The executive agenda: Adaptability, ROI, and emerging tech
Today’s leaders need to develop adaptive strategies that prioritize innovation, empower their teams, and align to business needs.
Once upon a time, the business landscape was built on a foundation of exhaustive research, established use cases, and well-documented regulations. Every investment was given extensive consideration. The ROI was calculated and clear.
Throw AI, regulatory compliance concerns, and other emerging technologies into the mix, and things have drastically changed. In a recent survey of more than 700 senior leaders, 91% believe investments in emerging technologies would put them at the forefront of their market. However, 73% say the need to act quickly leads to investing before establishing a business case.

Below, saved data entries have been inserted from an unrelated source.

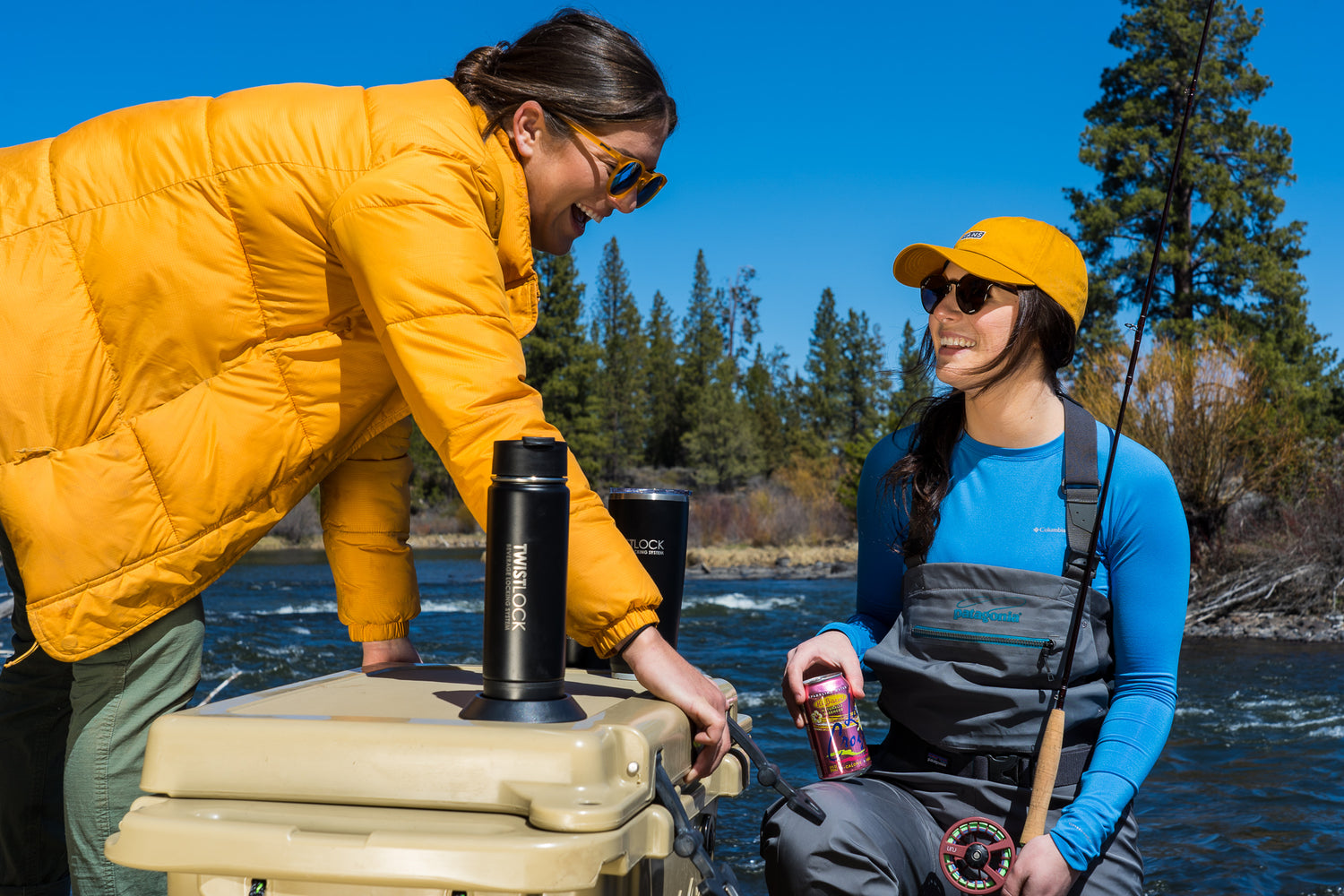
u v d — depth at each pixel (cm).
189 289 166
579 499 147
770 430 7256
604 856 107
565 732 115
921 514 198
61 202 166
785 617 1509
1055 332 191
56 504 164
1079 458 190
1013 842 178
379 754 115
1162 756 608
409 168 155
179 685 174
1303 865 399
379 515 197
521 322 182
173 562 169
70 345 165
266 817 115
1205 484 1523
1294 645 1176
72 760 170
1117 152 3384
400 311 151
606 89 173
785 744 593
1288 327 3278
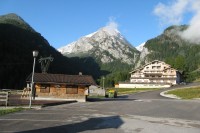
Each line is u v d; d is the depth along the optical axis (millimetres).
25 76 110312
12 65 109188
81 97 47469
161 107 34094
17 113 23984
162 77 136125
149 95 75375
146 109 31344
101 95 78312
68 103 39469
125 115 25203
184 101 46000
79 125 18531
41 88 46969
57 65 151000
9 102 33781
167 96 70688
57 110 27750
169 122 21516
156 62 143125
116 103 39906
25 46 135875
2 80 99375
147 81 136250
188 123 21328
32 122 19078
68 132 16047
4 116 21766
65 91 47375
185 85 118000
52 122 19391
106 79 163375
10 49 119812
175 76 137125
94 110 28938
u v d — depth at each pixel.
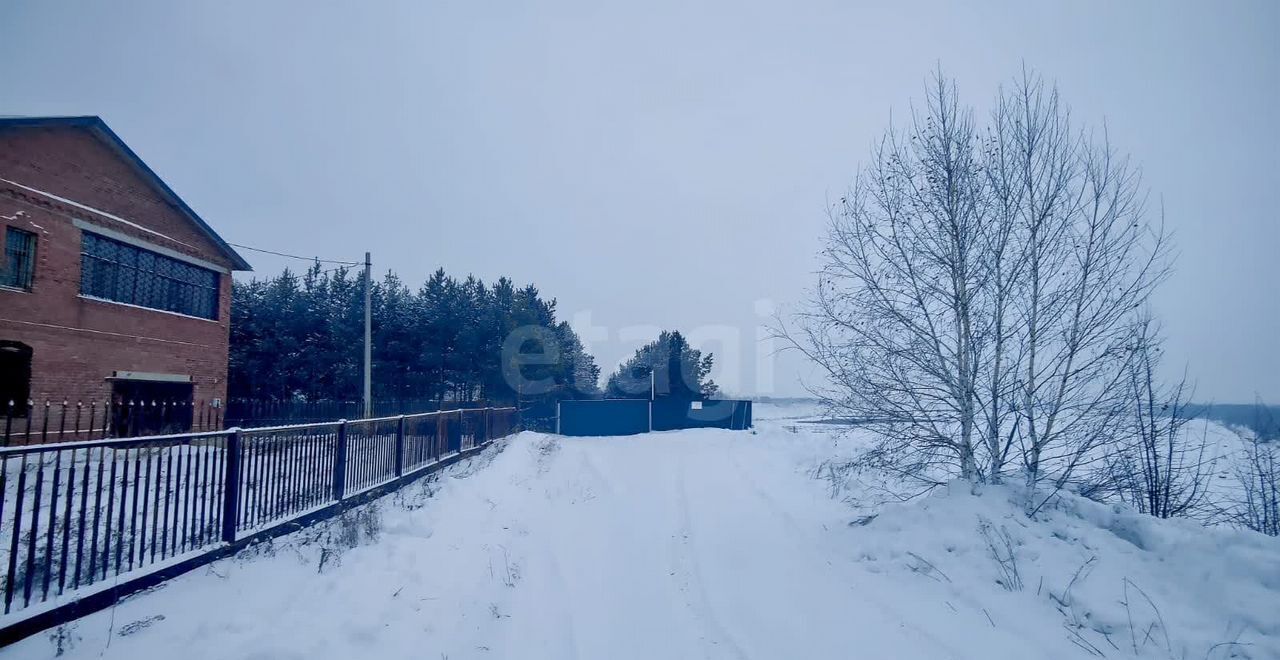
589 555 8.25
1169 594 5.30
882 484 9.37
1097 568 5.80
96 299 17.88
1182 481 7.57
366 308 25.94
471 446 17.41
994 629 5.28
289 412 24.22
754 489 12.89
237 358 35.62
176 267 21.33
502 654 5.20
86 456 4.73
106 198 18.22
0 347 15.59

“Now more than ever, leaders should be making strategic plans for their organizations, but things are moving too fast for leaders to spend months developing a single roadmap,” says Amalia Goodwin, managing director of Business Advisory Services at Slalom. “This means building adaptive plans that allow for varying roadmaps, helping businesses quickly adjust to external influences and make smaller bets that can scale quickly.”
In our Q2 executive forums, we spoke with 100 leaders about how they’re establishing a foundation that allows their teams to stay proactive amid constant change.
1. Building an adaptive organization
From navigating economic headwinds to adopting new regulations and adjusting to a shrinking workforce, today’s organizations need to be built to pivot and maintain resiliency during constant turbulence. CMOs may need to adjust their digital strategies to accommodate third-party cookie deprecation, while sustainability leaders must be conscious of intricate and evolving ESG regulations.
While embracing both agility and resilience are key, leaders must also build an adaptive workforce that can thrive amid constant change.
“An adaptive organization is one built on the foundation of continuous learning, effectively balancing ongoing innovation with risk management,” says Michelle Page-Rivera, PhD, managing director of Business Advisory Services at Slalom. “It requires decisive leaders who are also willing to quickly flex as new insights surface.”
2. Embedding innovation into the organization
There’s no longer room for innovation to exist in silos—it must become a core capability within the business. For C-suite leaders, this means adopting innovation at scale to increase speed to market and drive continuous improvements.
Today’s leaders can’t rely on external entities to bring new ideas to life; they must embed innovation across processes, products, and platforms. This includes empowering employees to be innovators by providing the necessary tools and resources. Building an innovation lab that’s tightly linked to critical business operations is one of the best ways to guarantee innovation is happening both quickly and ubiquitously.
3. Aligning stakeholders with business needs
With the onslaught of emerging technologies, many organizations have spent time and effort building proof-of-concepts (POCs) and then get stuck on how or what to drive forward.
“POCs without a path to production are a clear path to pain,” says Kevin McClelland, general manager at Slalom. Building clear ROI use cases, closely aligning with stakeholders throughout the build process, and measuring value through experimentation will keep innovation momentum.
Technology and business leaders need to partner to support both top-down directives and bottom-up initiatives, sourcing ideas from a cross-section of team members across the organization while also ensuring ideas are properly vetted and align with business goals.